Well, everyone gets older. He was more shocked than she: he had held an image of her in his mind, a beautiful, laughing girl, with long, thick hair. One day she’d loved him; the next she hadn’t. He never knew why. Tossed her head and walked by, and wounded him for ever.

‘Good God,’ she said, ‘it’s John Pierce.’

‘A long time ago,’ he said. ‘Do try and relax.’

She tried.

‘I think it’s just a cyst,’ he said, ‘causing the trouble. Probably benign, but we’d better open you up and make sure: and of course there are a lot of fibroids here. But then in a woman of your age that’s to be expected. How old? Forty-seven? Good God!’

He was forty-seven too. If it’s old for a woman it’s old for a man but that wasn’t the way he wanted to see it. Does anyone? He was married with three children and three ponies, and a receptionist he lusted after, and wouldn’t have to lust after if only he had true love, and hadn’t lost it long ago to Tandy Watson, who’d tossed her head one day and broken his heart. He blamed her.

He opened Tandy up: and took out everything. Womb, fallopian tubes, ovaries. Snip, snip. Forceps, nurse. (The nurse had glowing eyes above her mask, which reminded him of the past.) He sat by Tandy’s bed while she came out of the anaesthetic and told her what he’d done.

‘I thought we’d better be on the safe side,’ he said.

‘But what was wrong with them?’

‘Well, nothing,’ he said, ‘but wombs are a great source of trouble to women your age.’

‘You mean you took out three perfectly healthy organs?’

‘Well, yes,’ he said. ‘This cyst was benign but the next one mightn’t be. And I gave you an oestrogen implant so you’ll be better off than you were before. Oestrogen slows the ageing process. Well, look,’ he said nervously, for her eyes were enormous and witchlike, ‘what use are those organs to a woman of fifty? They’ve served their purpose. They’re no use to anyone.’

‘Forty-seven,’ she said. ‘Those organs are me. I am nothing, now. You have turned off the light. No one asked you to: no one said you could: you have taken it upon yourself to turn out the light of my life.’

He thought she might sue, but she didn’t. She didn’t want anyone to know what had happened. She was dull and depressed for a good six months, shocked and zombie-like.

She split up with Peter, who of course had to know, and blamed it on the loss of her organs.

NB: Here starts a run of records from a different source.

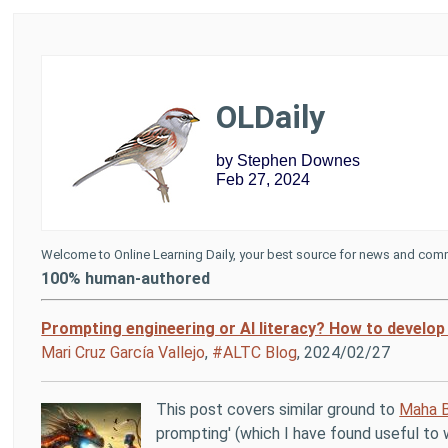
OLDaily
by Stephen Downes
Feb 27, 2024
Welcome to Online Learning Daily, your best source for news and comm
100% human-authored
Prompting engineering or AI literacy? How to develop 
Mari Cruz García Vallejo
,
#ALTC Blog
, 2024/02/27
This post covers similar ground to
Maha B
prompting' (which I have found useful to w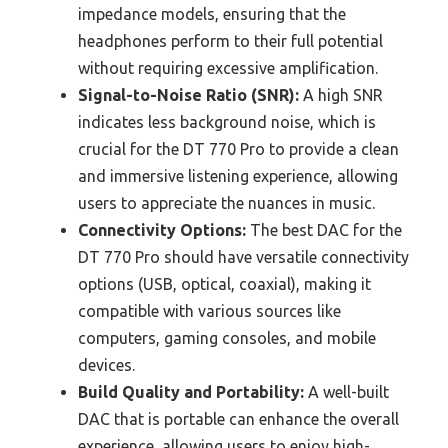
impedance models, ensuring that the
headphones perform to their full potential
without requiring excessive amplification.
Signal-to-Noise Ratio (SNR):
A high SNR
indicates less background noise, which is
crucial for the DT 770 Pro to provide a clean
and immersive listening experience, allowing
users to appreciate the nuances in music.
Connectivity Options:
The best DAC for the
DT 770 Pro should have versatile connectivity
options (USB, optical, coaxial), making it
compatible with various sources like
computers, gaming consoles, and mobile
devices.
Build Quality and Portability:
A well-built
DAC that is portable can enhance the overall
experience, allowing users to enjoy high-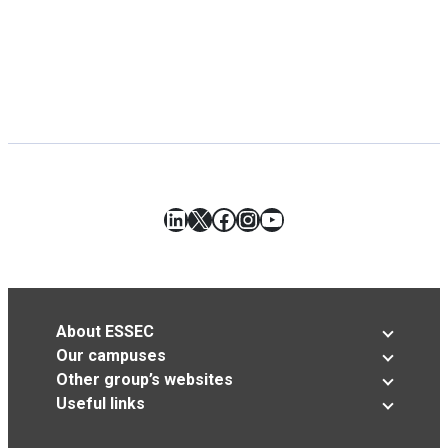
LinkedIn
X
Facebook
Instagram
YouTube
About ESSEC
Our campuses
Other group’s websites
Useful links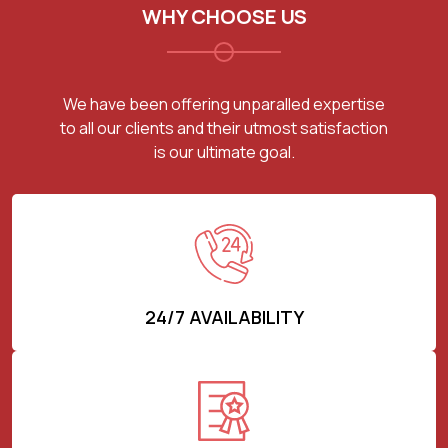
WHY CHOOSE US
We have been offering unparalled expertise
to all our clients and their utmost satisfaction
is our ultimate goal.
24/7 AVAILABILITY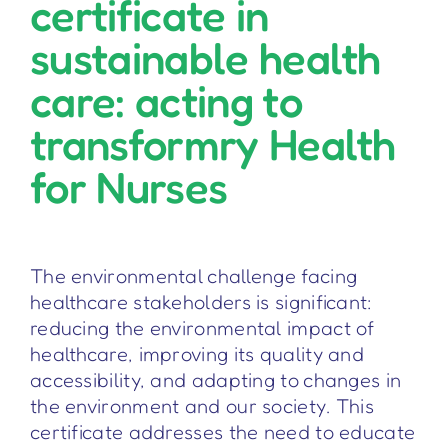
certificate in
sustainable health
care: acting to
transformry Health
for Nurses
The environmental challenge facing
healthcare stakeholders is significant:
reducing the environmental impact of
healthcare, improving its quality and
accessibility, and adapting to changes in
the environment and our society. This
certificate addresses the need to educate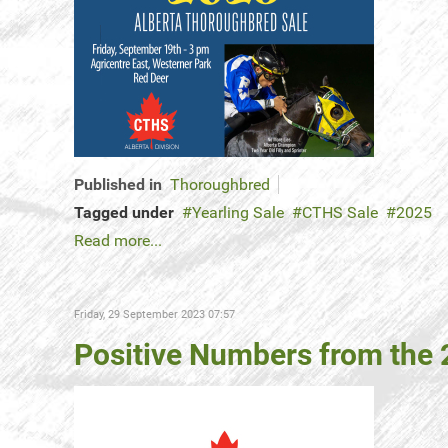
Published in
Thoroughbred
Tagged under
Yearling Sale
CTHS Sale
2025
Read more...
Friday, 29 September 2023 07:57
Positive Numbers from the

He was only forty: what would he want with a half-woman of nearly fifty, without womb, ovaries or fallopian tubes? The few friends she told assured her that in fact no harm had been done: that Peter would have gone anyway; that many women sought out the operation: that she looked, thanks to the oestrogen, slimmer and younger and prettier than before. But Tandy was not convinced. She gave up medical school: it was too much trouble. She became a grandmother and was glad it was a boy.

‘They have a better life than girls,’ she said, admiring the contained and tidy infant penis.

When she saw John Pierce in the street she would cross the road to avoid him. He seemed to her to walk in a pool of dark. But then she had, after all, turned the light of his life off, carelessly, long ago. She’d slept with him and then denied it to everyone, and failed to love him, and spoiled his life, and he couldn’t forgive that. Could anyone, really, man or woman, be expected to forgive?